The white haired man was a professor of US History. When he started teaching the Civil War was fifty years in the past and when he retired it was one hundred. He had taught more students history than any person in the United States. This was mostly due to the length of his tenure, but also due to the fact that he chose to teach entry level classes with hundreds of students even after his tenure would have granted him the privilege of smaller graduate level courses. He talked about how he loved to teach but hated to grade, and that after fifty years he finally had decided that the tediousness of grading outweighed the joy of teaching. He also expressed that he would love to be around for the US tricentennial and that he had challenged his students to locate the allegedly-deceased Harry Houdini in order to adjust time to make this possible. He didn't seem to have much hope that they would be able to pull this off. The idea of adjustments to the time continuum didn't seem to be the issue, more that he seemed to genuinely believe that Harry Houdini is in fact dead as reported. Telling me about the history of his bookshop seemed to remind him that we were conducting a transaction and he hand wrote my bill of sale and counted my change out of the register while he described the people who had worked there over the years. Included in his list of former employees were his daughter and son in-law, who had somehow managed to pay their way through University with wages earned working in his shop. He explained that he hoped to make money doing this someday. I thought back to his Kurt Vonnegut pricing strategy and hoped along with him. This hope quickly faded as he started to hand me my change for the second time and I had to remind him that he had already given it to me. He mentioned that this might be why he doesn't make any money. I politely agreed.

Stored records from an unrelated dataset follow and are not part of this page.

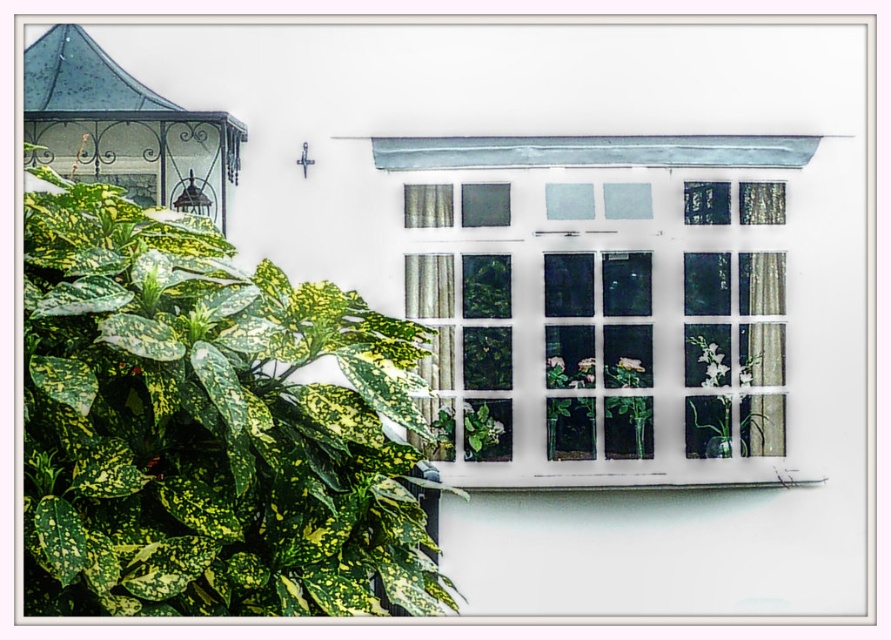
Is translucent glass vase at center-right below white painted wood at lower center?

No, translucent glass vase at center-right is not below white painted wood at lower center.

Can you confirm if translucent glass vase at center-right is positioned to the right of white painted wood at lower center?

Correct, you'll find translucent glass vase at center-right to the right of white painted wood at lower center.

This screenshot has width=891, height=640. What are the coordinates of `translucent glass vase at center-right` in the screenshot? It's located at (734, 388).

You are a GUI agent. You are given a task and a screenshot of the screen. Output one action in this format:
    pyautogui.click(x=<x>, y=<y>)
    Task: Click on the translucent glass vase at center-right
    The height and width of the screenshot is (640, 891).
    Given the screenshot: What is the action you would take?
    point(734,388)

Measure the distance between point (78, 202) and camera.

Point (78, 202) is 3.02 meters from camera.

Does green variegated leaf at left have a smaller size compared to translucent glass vase at center-right?

No.

Between point (340, 490) and point (716, 364), which one is positioned behind?

Positioned behind is point (716, 364).

Locate an element on the screen. The height and width of the screenshot is (640, 891). green variegated leaf at left is located at coordinates (207, 426).

Is white painted wood at lower center wider than green glossy plant at center?

Yes.

Is white painted wood at lower center positioned in front of green glossy plant at center?

Yes, white painted wood at lower center is in front of green glossy plant at center.

Which is behind, point (601, 484) or point (651, 417)?

The point (651, 417) is more distant.

I want to click on white painted wood at lower center, so click(x=611, y=481).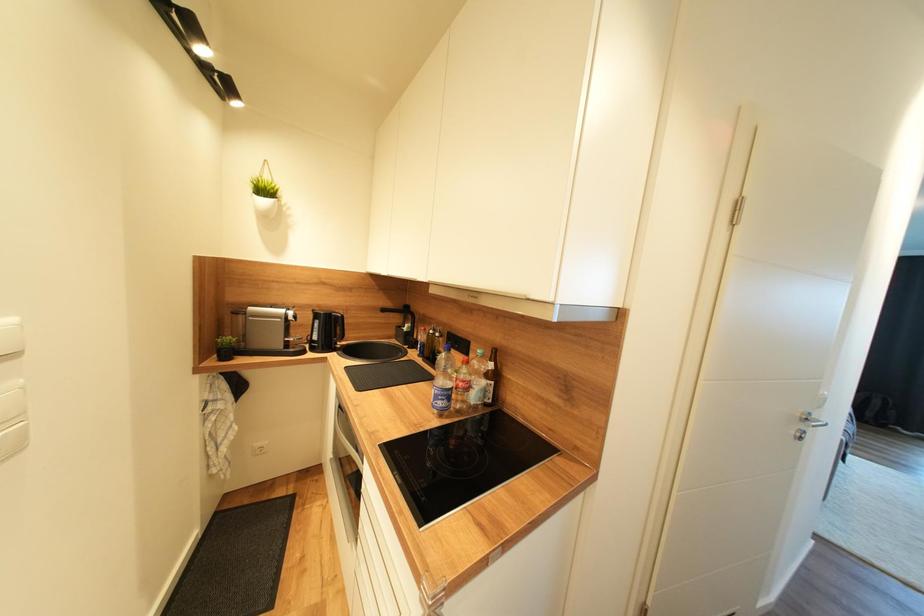
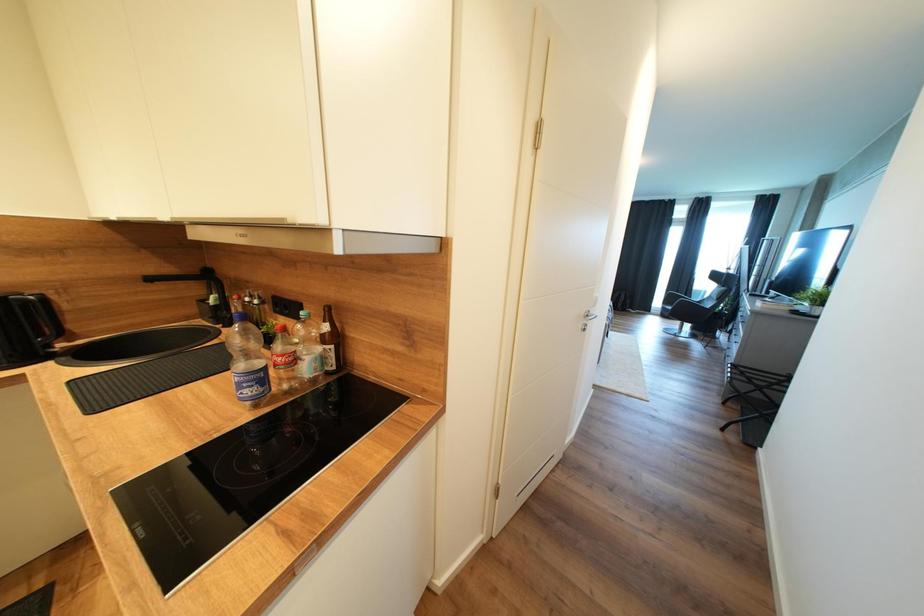
Question: The camera is either moving clockwise (left) or counter-clockwise (right) around the object. The first image is from the beginning of the video and the second image is from the end. Is the camera moving left or right when shooting the video?

Choices:
 (A) Left
 (B) Right

Answer: (A)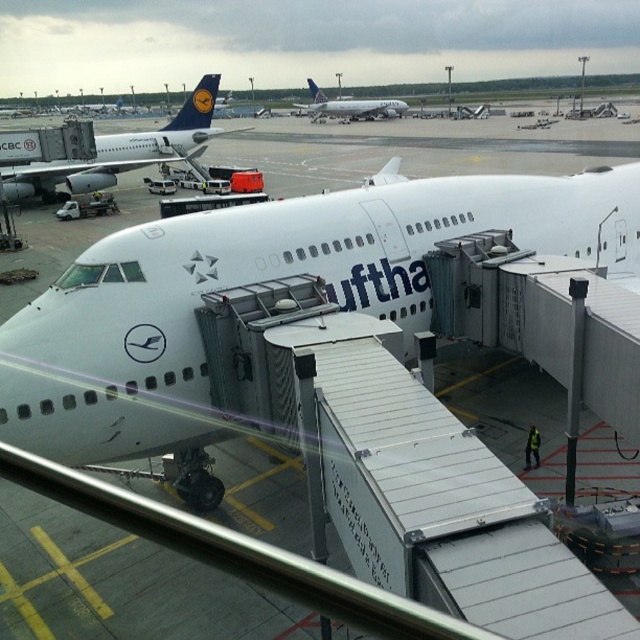
Can you confirm if white matte airplane at center is taller than white glossy airplane at upper left?

Incorrect, white matte airplane at center's height is not larger of white glossy airplane at upper left's.

Is white matte airplane at center to the left of white glossy airplane at upper left from the viewer's perspective?

Incorrect, white matte airplane at center is not on the left side of white glossy airplane at upper left.

The image size is (640, 640). Find the location of `white matte airplane at center`. white matte airplane at center is located at coordinates (x=260, y=280).

I want to click on white matte airplane at center, so click(260, 280).

Looking at this image, between white matte airplane at center and white glossy airplane at center, which one has more height?

white glossy airplane at center is taller.

Can you confirm if white matte airplane at center is positioned below white glossy airplane at center?

Indeed, white matte airplane at center is positioned under white glossy airplane at center.

Is point (132, 384) positioned behind point (394, 100)?

No, it is in front of (394, 100).

In order to click on white matte airplane at center in this screenshot , I will do `click(260, 280)`.

Based on the photo, who is shorter, white glossy airplane at upper left or white glossy airplane at center?

white glossy airplane at center

Is white glossy airplane at upper left bigger than white glossy airplane at center?

Indeed, white glossy airplane at upper left has a larger size compared to white glossy airplane at center.

Between point (122, 147) and point (301, 108), which one is positioned behind?

The point (301, 108) is more distant.

I want to click on white glossy airplane at upper left, so click(122, 150).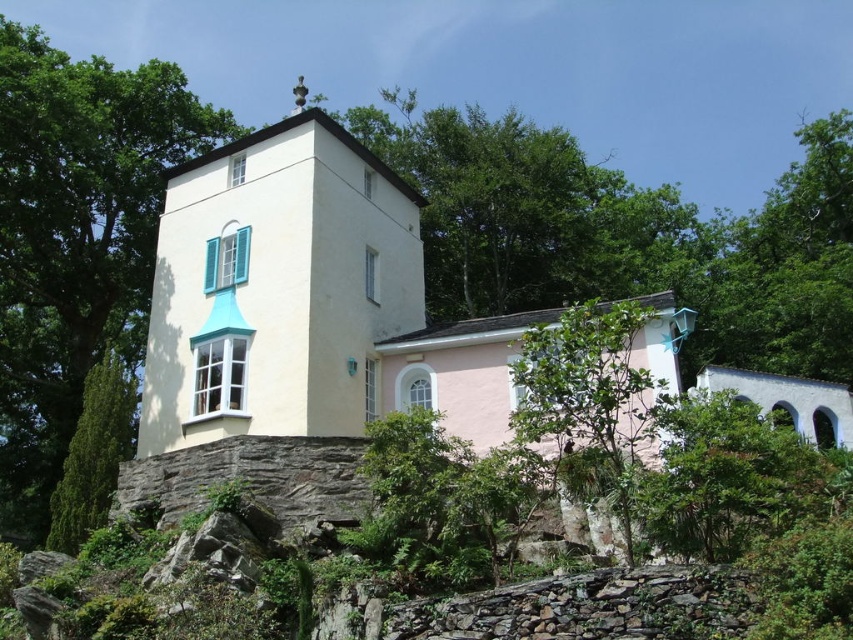
From the picture: You are standing in front of the house and want to walk towards the white smooth stone chapel at center and the green leafy tree at center. Which one will you reach first?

Having my change, my purchase, my hand written bill of sale, a card with the address and phone number of his shop in hand, I felt nothing compelling me to make an exit. Instead I asked him what his favorite era in US History was. I'm not sure why, given my experience up to this point, but I expected a rather straightforward answer. Instead he told me that he had once written an article about a historian from Indiana named John Clark Ridpath. The story started with Ridpath being instrumental in changing the name of DePauw University from its original name and ended with a theory that Ridpath and James WhItcomb Riley may have been secret lovers. In between, there was a tale of a Methodist minister who wasn't very good a church politics, door to door sales tactics for getting people to subscribe to a world history book sold in several volumes, and a tale of the current French president sneaking out at night on a motorbike much to the frustration of his security detail. It was a whirlwind and I wanted to ask why this was his favorite era, but I wasn't sure that it even classified as an era and so I held my question. I thought about it afterwards and wondered if my question was one that wasn't worth asking, similar to a starlet being asked by a late night TV show host who she is currently dating. Rather than answering my question, he chose to talk about something that he knew I would enjoy listening to.

I noted that this was probably one of the more interesting conversations that I had participated in since I arrived in Arizona and I thanked him for that. He responded that he always meant to write an autobiography but had never gotten around to it. In the manner that could only be adopted by a person who has learned the art of graceful acceptance, he told me that he probably would never write one at this point and then he wished me a safe trip home. Before I left I asked him to write his name on the bookstore card so that I may look up his article when I returned home. I was genuinely pleased to learn that I had made the acquaintance of Chris Smith - father, retired professor, lover of obscure Indiana history and Native American culture, amateur time traveler, and advocate of expanding the world population of books and knowledge by any means necessary. I wandered back out of his store into the Tempe sunshine, happy to be carrying my new used book in my arms and happy to be carrying a piece of the Chris Smith autobiography in my soul.